Problem: The records that follow are to be given again exactly, with their pictures omitted.

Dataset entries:

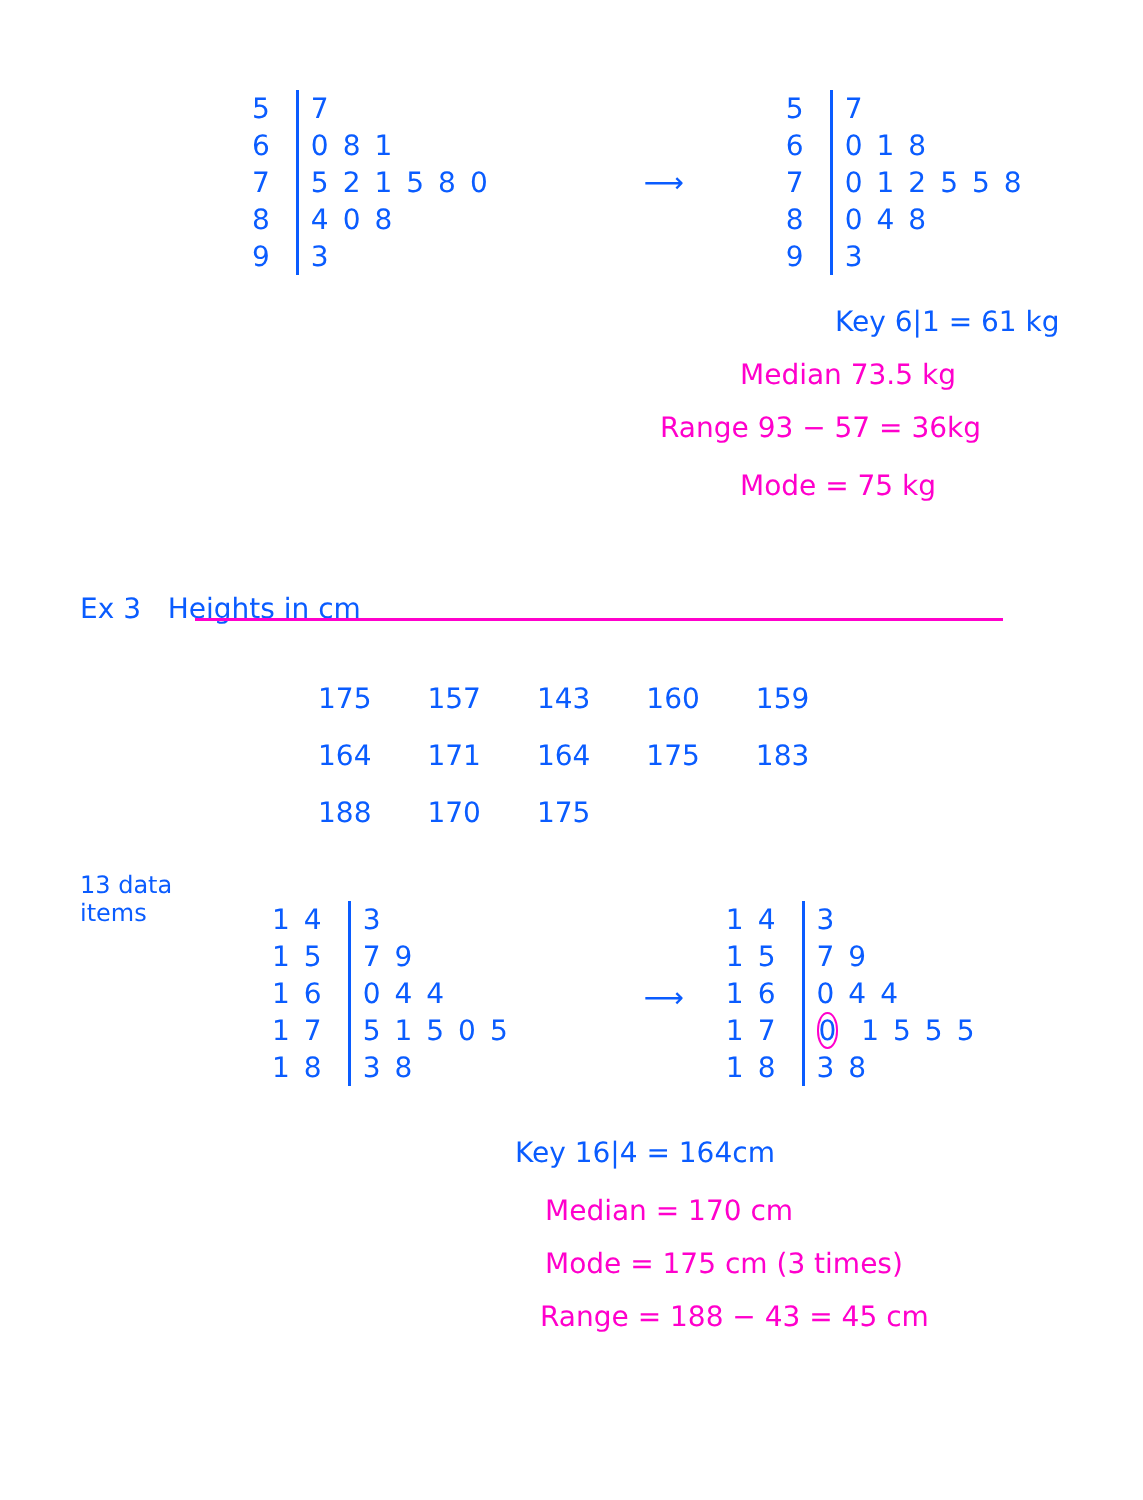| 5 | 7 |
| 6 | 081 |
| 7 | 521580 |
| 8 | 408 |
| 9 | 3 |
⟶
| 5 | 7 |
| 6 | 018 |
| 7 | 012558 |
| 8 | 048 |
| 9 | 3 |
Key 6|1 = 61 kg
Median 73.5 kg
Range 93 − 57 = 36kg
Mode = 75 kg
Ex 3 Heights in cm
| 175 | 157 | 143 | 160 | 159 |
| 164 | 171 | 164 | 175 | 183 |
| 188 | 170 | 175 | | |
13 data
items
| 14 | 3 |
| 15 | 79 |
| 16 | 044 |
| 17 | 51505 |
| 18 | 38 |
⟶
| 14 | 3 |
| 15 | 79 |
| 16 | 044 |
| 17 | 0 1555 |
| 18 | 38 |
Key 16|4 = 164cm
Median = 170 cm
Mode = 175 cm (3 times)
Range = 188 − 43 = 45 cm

Exercise output:
| 5 | 7 |
| 6 | 081 |
| 7 | 521580 |
| 8 | 408 |
| 9 | 3 |
⟶
| 5 | 7 |
| 6 | 018 |
| 7 | 012558 |
| 8 | 048 |
| 9 | 3 |
Key 6|1 = 61 kg
Median 73.5 kg
Range 93 − 57 = 36kg
Mode = 75 kg
Ex 3 Heights in cm
| 175 | 157 | 143 | 160 | 159 |
| 164 | 171 | 164 | 175 | 183 |
| 188 | 170 | 175 | | |
13 data
items
| 14 | 3 |
| 15 | 79 |
| 16 | 044 |
| 17 | 51505 |
| 18 | 38 |
⟶
| 14 | 3 |
| 15 | 79 |
| 16 | 044 |
| 17 | 0 1555 |
| 18 | 38 |
Key 16|4 = 164cm
Median = 170 cm
Mode = 175 cm (3 times)
Range = 188 − 43 = 45 cm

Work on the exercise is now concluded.